Perhaps more practically significant and a game changer for TSO3, again IMHO, is that the FDA endorsed with the committee the ability of not just an OEM scope manufacturer to make an IFU for the end user, under the new standards an IFU for any scope or instrument can also be made by a sterilizer manufacturer. As I think I have already opined, I believe companies like Olympus have not cooperated with TSO3 on IFU's because it is not in their corporate financial interest, (they make a HLD system that, while functionally inadequate to eliminate contamination, completes with the VP4). This ability of TSO3 to do their own IFU, demonstrated by the recent announcement by TSO3 that they are cooperating on one with Fuji for their duodenoscope that should be done by end of H1, is extremely significant. I should expect that after Fuji has led the way, others will follow, and the technicians and scientists at TSO3 and and will be working hard and concentrating on teeing up a host of IFU's over the next nine months that they will have ready and be able to publicly publish (and not just distribute confidentially to early end users and adopters of their leading edge technology) once these new standards are implemented. This is huge for TSO3!

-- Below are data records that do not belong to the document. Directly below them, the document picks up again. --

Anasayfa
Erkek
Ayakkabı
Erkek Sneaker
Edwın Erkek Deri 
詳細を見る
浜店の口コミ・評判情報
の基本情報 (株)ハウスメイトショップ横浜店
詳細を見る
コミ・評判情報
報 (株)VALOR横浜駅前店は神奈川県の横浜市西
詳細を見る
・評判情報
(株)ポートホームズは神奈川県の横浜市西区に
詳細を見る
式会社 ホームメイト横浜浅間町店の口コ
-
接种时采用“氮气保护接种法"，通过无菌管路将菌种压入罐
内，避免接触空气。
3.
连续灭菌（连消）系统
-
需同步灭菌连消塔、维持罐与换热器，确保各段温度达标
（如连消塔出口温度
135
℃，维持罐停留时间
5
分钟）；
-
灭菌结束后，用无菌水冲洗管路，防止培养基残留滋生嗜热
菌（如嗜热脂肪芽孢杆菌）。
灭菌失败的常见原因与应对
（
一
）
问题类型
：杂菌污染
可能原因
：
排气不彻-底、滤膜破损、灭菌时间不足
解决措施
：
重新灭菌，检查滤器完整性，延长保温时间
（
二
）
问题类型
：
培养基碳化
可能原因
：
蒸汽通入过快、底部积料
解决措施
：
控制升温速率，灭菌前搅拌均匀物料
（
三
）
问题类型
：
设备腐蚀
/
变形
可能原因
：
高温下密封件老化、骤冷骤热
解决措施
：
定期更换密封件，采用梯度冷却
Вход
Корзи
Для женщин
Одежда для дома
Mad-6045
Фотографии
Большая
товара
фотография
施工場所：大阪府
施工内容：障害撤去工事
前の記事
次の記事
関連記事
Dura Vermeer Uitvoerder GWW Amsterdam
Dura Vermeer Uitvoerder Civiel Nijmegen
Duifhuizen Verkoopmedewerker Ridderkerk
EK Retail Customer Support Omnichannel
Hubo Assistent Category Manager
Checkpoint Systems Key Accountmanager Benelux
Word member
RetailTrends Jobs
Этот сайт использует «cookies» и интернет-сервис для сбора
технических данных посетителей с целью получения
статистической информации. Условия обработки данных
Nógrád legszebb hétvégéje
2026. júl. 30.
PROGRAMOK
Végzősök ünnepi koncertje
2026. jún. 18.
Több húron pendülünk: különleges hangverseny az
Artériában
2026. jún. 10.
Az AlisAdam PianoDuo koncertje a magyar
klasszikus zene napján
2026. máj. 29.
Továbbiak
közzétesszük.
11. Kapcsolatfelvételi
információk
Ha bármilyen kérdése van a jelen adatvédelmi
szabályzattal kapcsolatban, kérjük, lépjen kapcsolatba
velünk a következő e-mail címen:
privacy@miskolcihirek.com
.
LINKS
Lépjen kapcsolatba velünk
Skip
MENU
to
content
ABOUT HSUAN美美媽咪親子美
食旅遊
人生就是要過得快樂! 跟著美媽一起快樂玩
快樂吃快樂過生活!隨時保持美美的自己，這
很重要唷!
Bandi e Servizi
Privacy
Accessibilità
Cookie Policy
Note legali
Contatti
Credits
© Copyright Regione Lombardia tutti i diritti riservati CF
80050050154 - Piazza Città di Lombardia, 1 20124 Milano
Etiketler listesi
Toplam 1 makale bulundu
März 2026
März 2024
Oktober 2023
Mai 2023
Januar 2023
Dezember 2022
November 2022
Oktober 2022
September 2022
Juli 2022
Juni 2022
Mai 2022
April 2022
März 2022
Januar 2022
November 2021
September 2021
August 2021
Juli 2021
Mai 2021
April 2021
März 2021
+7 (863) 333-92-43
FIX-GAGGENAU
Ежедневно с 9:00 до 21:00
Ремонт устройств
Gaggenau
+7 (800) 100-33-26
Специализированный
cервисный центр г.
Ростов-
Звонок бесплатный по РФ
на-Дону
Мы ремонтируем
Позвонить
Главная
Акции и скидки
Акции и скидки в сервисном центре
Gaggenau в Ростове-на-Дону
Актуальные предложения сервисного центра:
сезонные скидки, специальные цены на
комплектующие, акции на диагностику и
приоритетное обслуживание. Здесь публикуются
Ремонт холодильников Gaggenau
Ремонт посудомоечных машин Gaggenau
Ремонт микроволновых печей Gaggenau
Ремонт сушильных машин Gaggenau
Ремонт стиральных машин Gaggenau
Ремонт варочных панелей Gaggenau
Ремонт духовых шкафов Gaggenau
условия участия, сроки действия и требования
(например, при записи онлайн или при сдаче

Adding to TSO3's superior economics and efficacy with their excellent sterilizer with their oxygen concentrator, having the ability to publish their own IFU's will remove perhaps the main obstacle that I see and allow TSO3 to effectively and radically accelerate their penetration of the low temperature sterilizer market as we had expected. These new standards have been 4 slow years coming, but all end users can now see the writing on the wall: sterilzation for flexible endoscopes will soon be the standard that end users will have to meet, with TSO3's help. Do I need to remind how huge this flexible endoscope market is?